Один из них, веселый румяный человек, показывал на Москву пальцем и говорил:
— Вон, слева, вон, от Кремля-то, — это наш приход Вознесения… Вона краснеет, видишь, жена… Это наша лавка тут. И до чего отсюда видать все, Господи!.. Вся Москва как на ладони. Хорошо. И река-то прямо вьется. Я купаться беспременно буду… Пойдемте все купаться. Чего же, тепло. Я прежде каждый раз в эдакий день купаться ходил. Крещусь в Иордани…
— Пойдем, Карл Иваныч, — сказал он толстому человеку, — я тебя выкрещу. Чего тебе, в нашу веру перевертывайся.
Компания, смеясь, пошла к реке. На берегу реки — лодки.
Веселый человек сел на опрокинутую лодку, но лодка была покрыта черным варом. Он прилип. Кругом рассмеялись.
— Эдакое дело, — говорил купец. — Пустяковина, а что сделаешь. В такой праздник и огорчение до невозможности… Насилу отлипнешь. Шура, жена, что делать?..
Жена тащила его за руку с лодки:
— Не подходи, — упирался купец, — не то приклеишься… Ведите меня с Иордани опять в трактир. Нипочем я этому не поддамся, хоша в одной рубашке останусь, а праздник справлю. Не подходи, Шура, приклеишься…
Компания скрылась. Мы снова лежим и молчим. Высоко в небе летят журавли. Слышен московский звон.
Тетеревиный ток
Ранняя весна. Первый день Пасхи. Ко мне в деревенский дом съехались приятели. Весело. Но я побаиваюсь, не поссорились бы. Метафизик, профессор, мой новый знакомый, в коридоре под руку отводит меня в угол и говорит:
— Ну, какой болван этот Николай Васильевич! Кто он? Ну что он говорит… Уши вянут. А этот, архитектор — это что же. Я его спрашиваю: «Какую вы любите бить дичь?» А он отвечает: «Я люблю бить баклуши, а дичь я стреляю». Ну, как вам это нравится?
— Ничего, — отвечаю, — пустяки.
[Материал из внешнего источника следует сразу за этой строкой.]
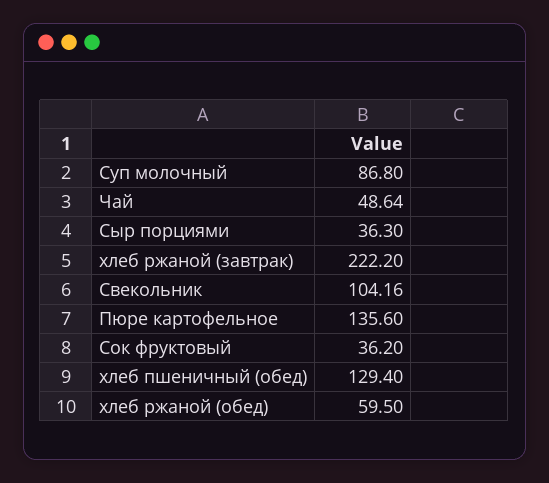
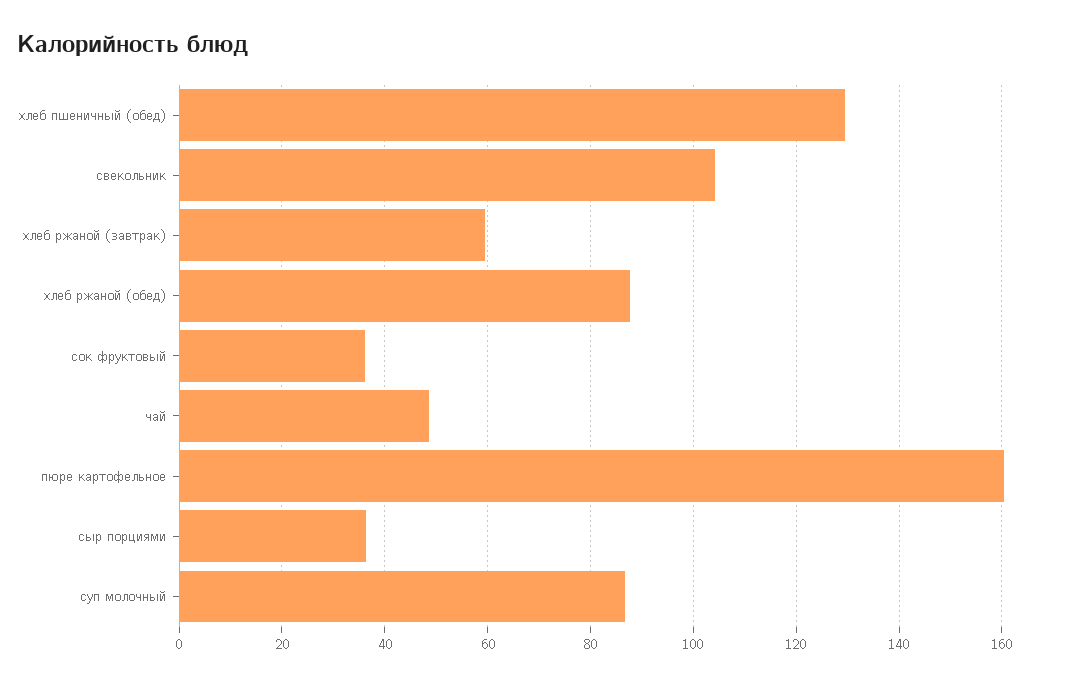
  {
    "Суп молочный": 86.8,
    "Чай": 48.64,
    "Сыр порциями": 36.3,
-   "хлеб ржаной (завтрак)": 222.2,
+   "хлеб ржаной (завтрак)": 60,
    "Свекольник": 104.16,
-   "Пюре картофельное": 135.6,
+   "Пюре картофельное": 160,
    "Сок фруктовый": 36.2,
    "хлеб пшеничный (обед)": 129.4,
-   "хлеб ржаной (обед)": 59.5
+   "хлеб ржаной (обед)": 88
  }

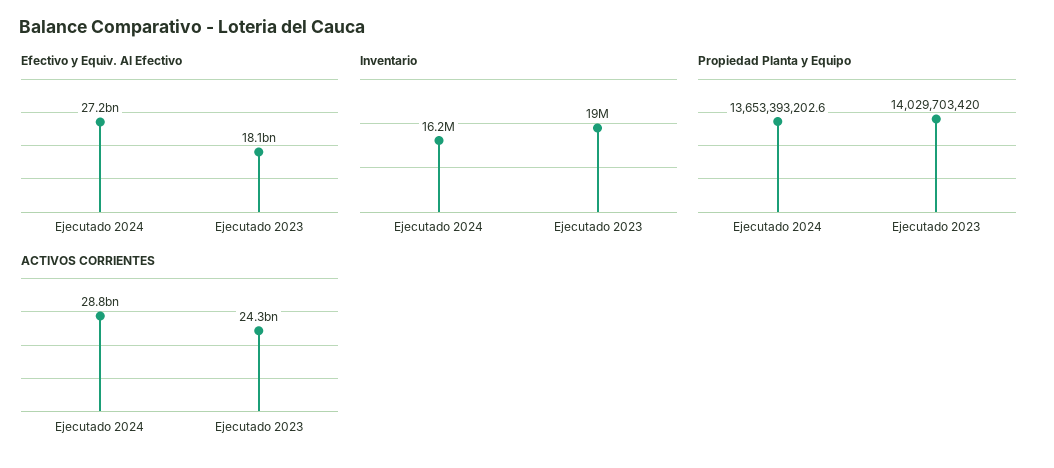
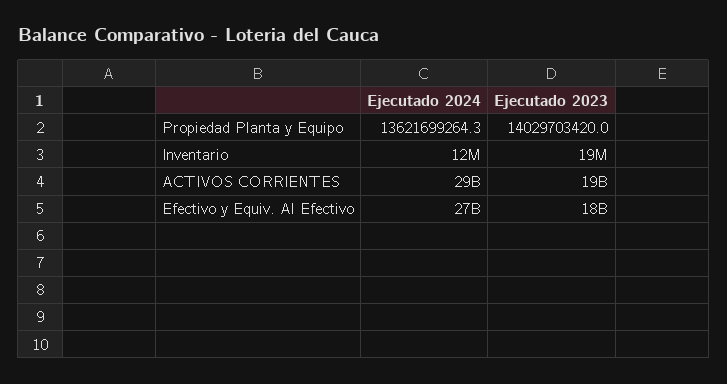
  {
    "Efectivo y Equiv. Al Efectivo": {
      "Ejecutado 2024": 27200000000,
      "Ejecutado 2023": 18100000000
    },
    "Inventario": {
-     "Ejecutado 2024": 16200000,
+     "Ejecutado 2024": 12000000,
      "Ejecutado 2023": 19000000
    },
    "Propiedad Planta y Equipo": {
-     "Ejecutado 2024": 13653393202.6,
+     "Ejecutado 2024": 13621699264.3,
      "Ejecutado 2023": 14029703420
    },
    "ACTIVOS CORRIENTES": {
      "Ejecutado 2024": 28800000000,
-     "Ejecutado 2023": 24300000000
+     "Ejecutado 2023": 19000000000
    }
  }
Охотники, конечно. Они вас понять не могут. Но зато гофмейстер[418]…
— Ну да, конечно, все-таки видно, что человек воспитанный…
А на крыльце хватает меня под руку приятель Вася тоже. Говорит, смеясь:
— Ну и профессор у вас. Откуда достали эдакого?
— Ну, знаешь, — догоняет нас другой мой приятель, Коля Курочкин, — профессор этот, твой метафизик, — вот завирается… А жена у него ничего, хорошенькая…
— Боюсь, — говорю я. — Как бы вы все не переругались. Ты не очень, Николай, за его женой-то… Весь праздник испортишь.
— Я, брат, ничего. Только знаешь, и этот гофмейстер твой… Тоже, брат, балда.
— Как — балда? — удивился я. — Что ты. Очень воспитанный человек. Почему — балда? Ты, волокита, о гофмейстерах полегче…
Мы возвращаемся в дом.
— Сегодня, в полночь, мы идем на тетеревиный ток, — объявляю я за чаем всем гостям. — Шалаши приготовлены. Там вылет тетеревей и ток.
И я показываю вдаль, в окно, на бесконечные леса…
— Должен тебе сказать, — вмешивается гофмейстер, — уж я никогда на току не был… Что же эти тетерева — они летят, сидят или как?
— Надо сидеть в шалаше, — поясняю я. — Косачи, то есть петухи-тетерева, летят из леса и садятся: их привлекают к шалашам чучела, сделанные под тетерок.
— Удивительно. И они так глупы, что не разбирают чучел?
— Не разбирают ничего. Подлетят и глядят, — объяснил за меня архитектор Вася. — Конечно, тетерев глуп. Да еще весна. Они все влюблены в тетерок. А знаете ли, люди тоже не разбирают чучел. Другой — прямо чучело гороховое, дурак, а вот бабы влюблены в него.